18. Language (an idea from Blaine Ray and Karen Rowan): John speaks English, Miguel speaks Spanish, but their dog speaks Dog. This is a problem, because John does not speak Dog.
19. Brand name changes. Your characters don’t play Fortnite and Call of Duty…they play Nortfite and Call of Shooting, and they buy it at Mal-Wart, to which they drive in a Fard Mastong. Great for some decommodification!
20. Name changes #2: switch first and last names. My student Gaurav wanted to name a female character Nicholas Cage. I said, Nicholas Cage is a man, so Gaurav said, fine: Cage Nicholas 🤣🤣. So we now have Cage Nicholas, Rapper the Chance, Pump Lil and so on.
21. Ethnicity jokes that kids are OK with (ie not racist etc). Eg in my class, lots of kids speak Punjabi. So we sometimes do stories where a Punjabi kid (one who looks Punjabi, has a Punjabi name, etc) eg does not speak Punjabi, while eg a white kid is fluent in it but speaks no English. Kids have very funny observations about their (and others’) cultures. Indeed, I am often reminded of Korean-American comedienne Margaret Cho’s references to her Korean mother, and Canadian Russell Peters’ hilarious riffing on his Indian father (see this– the whole thing is good but the parenting bit at 39:15 is brilliant).
You have to tread carefully here but it is a lot of fun: most of us have heard or experienced ethnic “humour” as racism. Doing it for surreal purposes can make for great stories. Above all, if any remotely privileged teacher (eg me: white, able-bodied, cis, het etc Canadian male) is going to play around with this, we must first ask anybody of a different ethnicity, language etc if it’s OK. And we never want to make any religious, ethnic etc references which show or hint at oppressive power structures unless we are visibly critical of those power structures.
22. Similar to 21, reverse-stereotype humor can be lots of fun. Eg: the male sacaplatas who just wants a sugar-mama, the “wigga” (white kid who thinks he/she’s a rapper from the ‘hood), the straight white guy who loves to dance, the football player who loves ballet, etc. Humour is a great way to let all of us see how absurd most stereotypes and roles are.
23. Blaine Ray has experimented with “teacher-as-character” and I love this. I make myself 70% real– eg when school ends, I ride my bike home, climb, mark etc– and 30% surreal. For example, my girlfriend comes from L.A. to Surrey for dinner in her Farreri in 28 minutes because there is good Indian food here (true). The mix of truth and total fabrication is where the fun really is.

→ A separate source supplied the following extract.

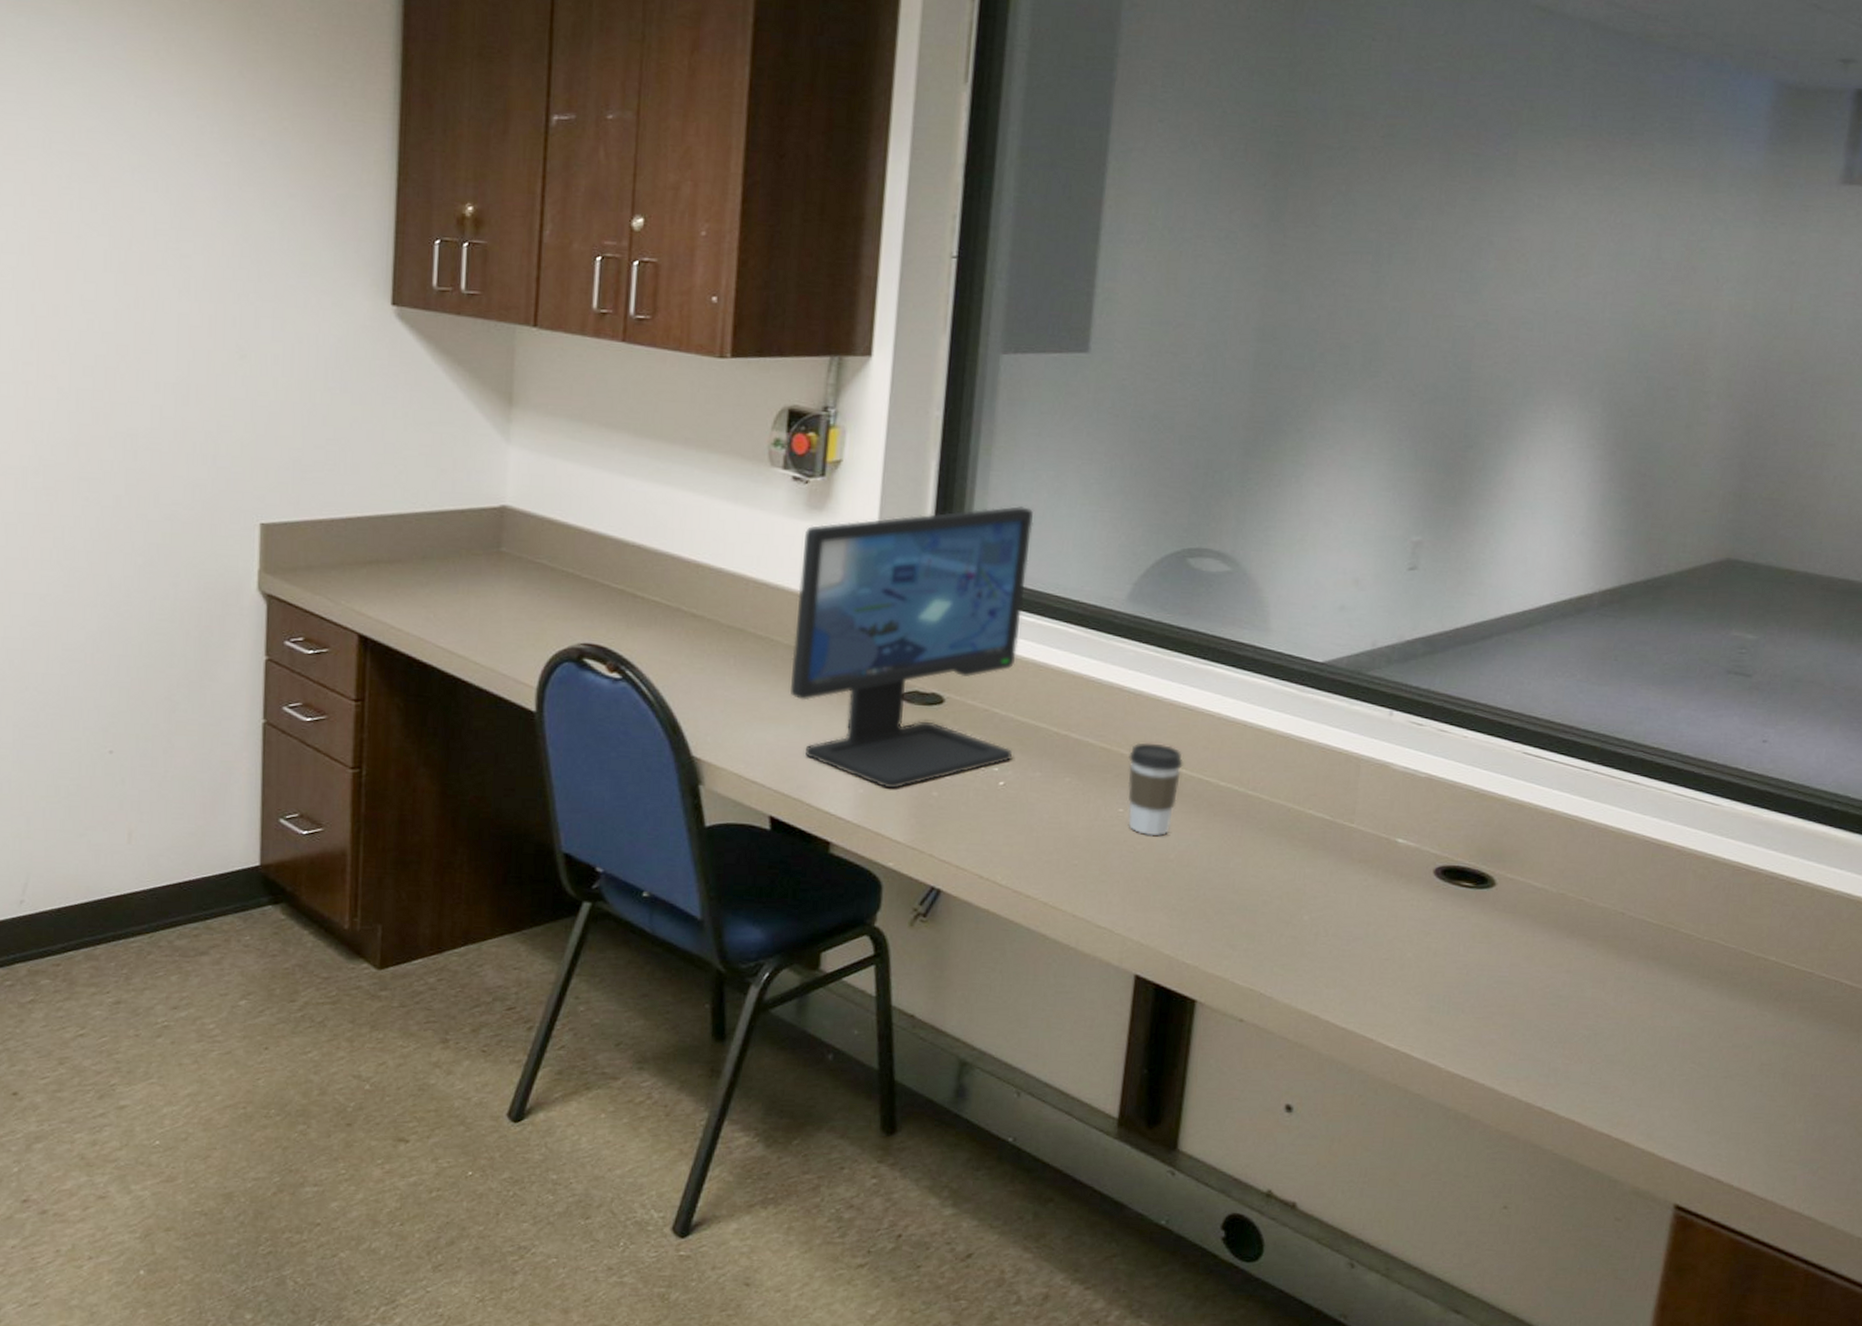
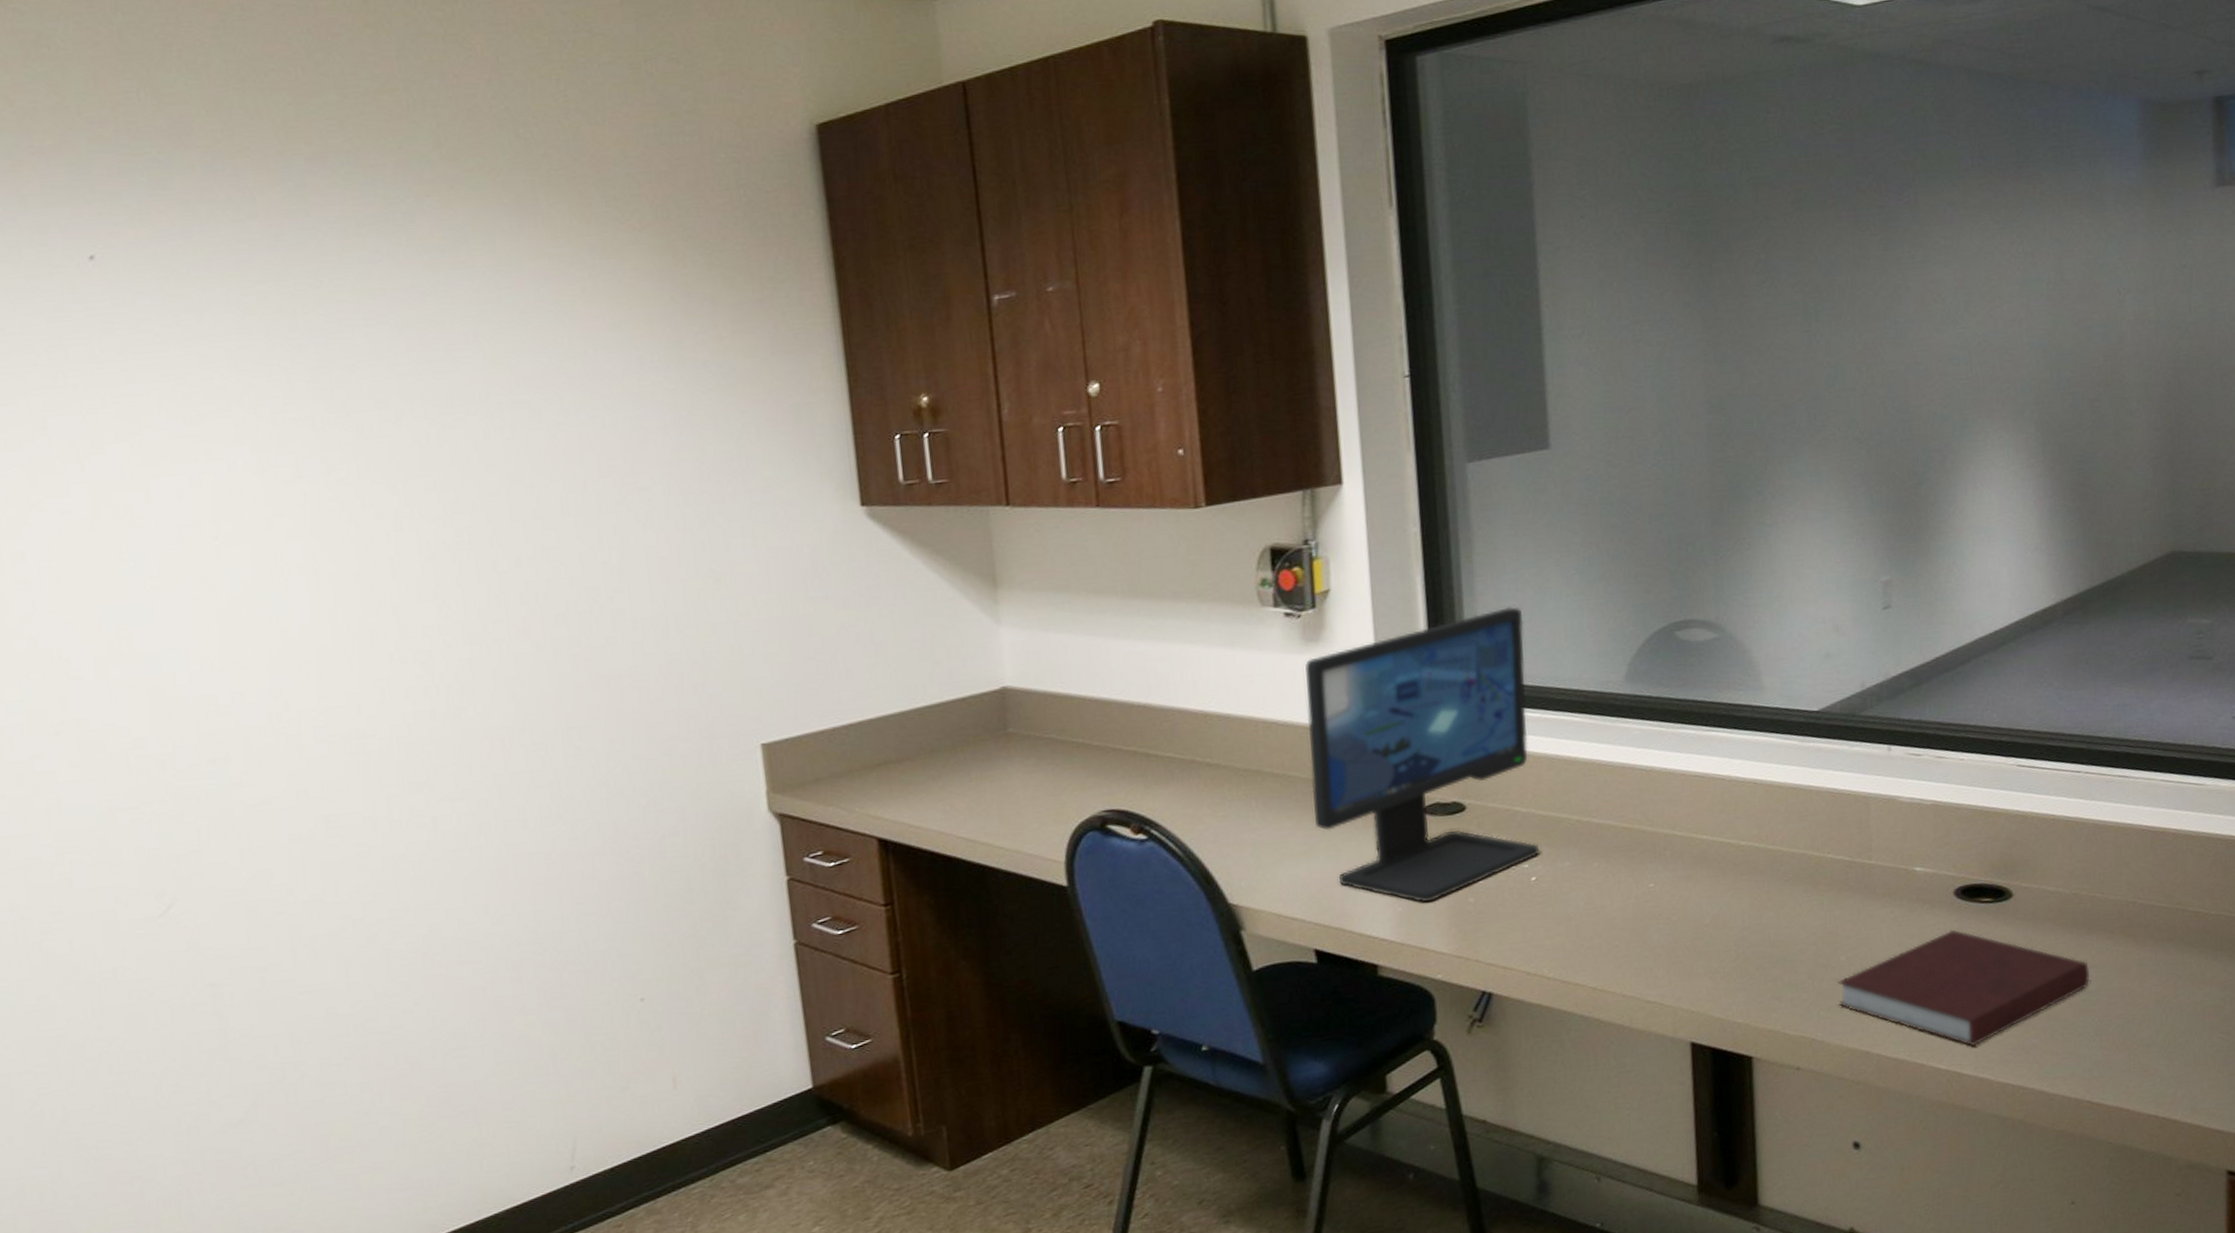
coffee cup: present [1127,742,1183,837] -> none [1650,814,1703,906]
notebook: none [1294,908,1564,1031] -> present [1837,929,2090,1047]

24. Bizarre contracts. A kid once said how can I raise my mark? and I said a B is $750 and an A is $1000. Cash. No crypto. Now, I make this kind of joke all the time. Class, Ella is going to drive me to Mal-Wart, and I’m going to give her a C-
Another fun one with the grade-grubbers is to pretend to lower their marks. Eg Class, Ella is soooooo mean to me, I’m going to give her 72.4% in Spanish (this is .1% below a B).
25. Bizarre social setups. My Italian-Punjabi-Canadian student Kai’s parents cook Italian-Punjabi food. So I asked Kai, would your parents adopt me? Yes? Class, Kai is now my student AND my brother! I also regularly say things like Class, Heaven has 19 children and they are all in this class.